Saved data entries
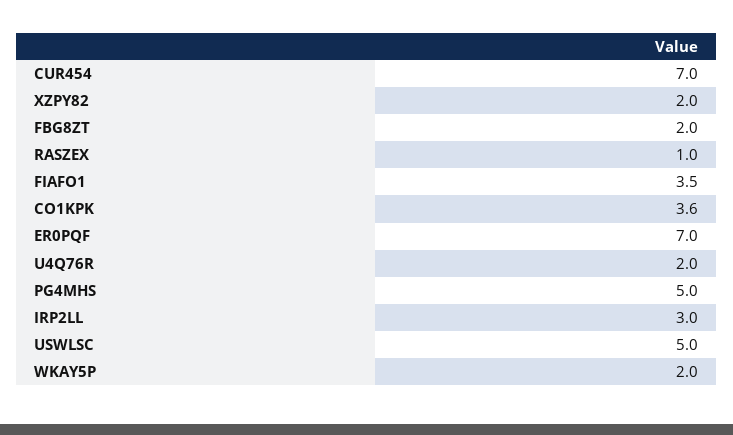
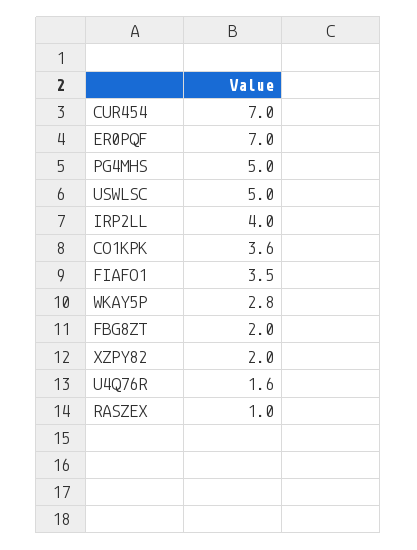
  {
    "CUR454": 7,
    "XZPY82": 2,
    "FBG8ZT": 2,
    "RASZEX": 1,
    "FIAFO1": 3.5,
    "CO1KPK": 3.6,
    "ER0PQF": 7,
-   "U4Q76R": 2,
+   "U4Q76R": 1.6,
    "PG4MHS": 5,
-   "IRP2LL": 3,
+   "IRP2LL": 4,
    "USWLSC": 5,
-   "WKAY5P": 2
+   "WKAY5P": 2.8
  }

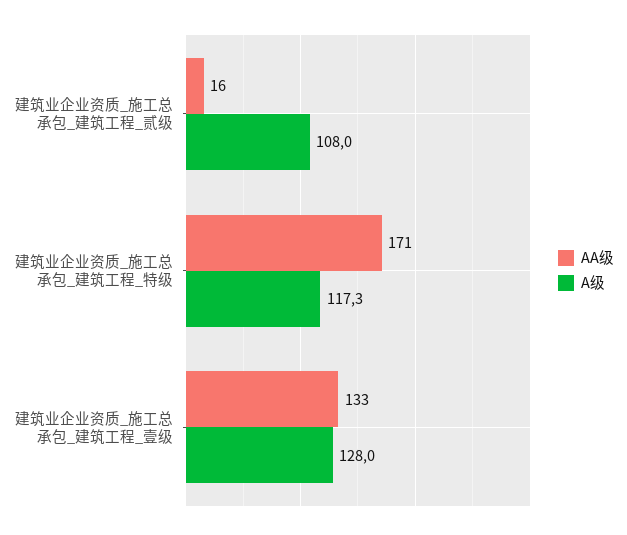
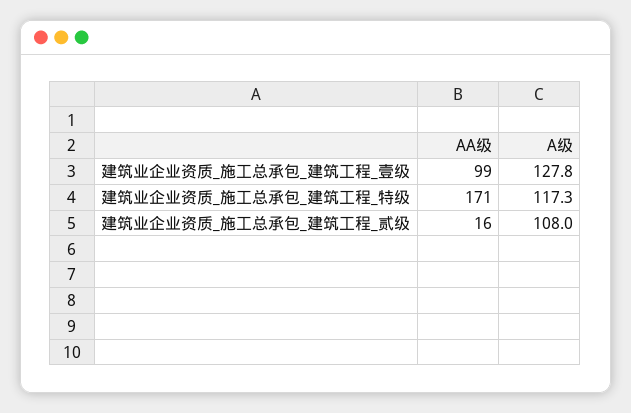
  {
    "AA级": {
      "建筑业企业资质_施工总承包_建筑工程_贰级": 16,
      "建筑业企业资质_施工总承包_建筑工程_特级": 171,
-     "建筑业企业资质_施工总承包_建筑工程_壹级": 133
+     "建筑业企业资质_施工总承包_建筑工程_壹级": 99
    },
    "A级": {
      "建筑业企业资质_施工总承包_建筑工程_贰级": 108,
      "建筑业企业资质_施工总承包_建筑工程_特级": 117.3,
-     "建筑业企业资质_施工总承包_建筑工程_壹级": 128
+     "建筑业企业资质_施工总承包_建筑工程_壹级": 127.8
    }
  }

> [EXERCISE REQUIREMENTS]: Return all the records exactly, excluding images.

> [COMPLETED EXERCISE]:
  {
    "CUR454": 7,
    "XZPY82": 2,
    "FBG8ZT": 2,
    "RASZEX": 1,
    "FIAFO1": 3.5,
    "CO1KPK": 3.6,
    "ER0PQF": 7,
-   "U4Q76R": 2,
+   "U4Q76R": 1.6,
    "PG4MHS": 5,
-   "IRP2LL": 3,
+   "IRP2LL": 4,
    "USWLSC": 5,
-   "WKAY5P": 2
+   "WKAY5P": 2.8
  }

  {
    "AA级": {
      "建筑业企业资质_施工总承包_建筑工程_贰级": 16,
      "建筑业企业资质_施工总承包_建筑工程_特级": 171,
-     "建筑业企业资质_施工总承包_建筑工程_壹级": 133
+     "建筑业企业资质_施工总承包_建筑工程_壹级": 99
    },
    "A级": {
      "建筑业企业资质_施工总承包_建筑工程_贰级": 108,
      "建筑业企业资质_施工总承包_建筑工程_特级": 117.3,
-     "建筑业企业资质_施工总承包_建筑工程_壹级": 128
+     "建筑业企业资质_施工总承包_建筑工程_壹级": 127.8
    }
  }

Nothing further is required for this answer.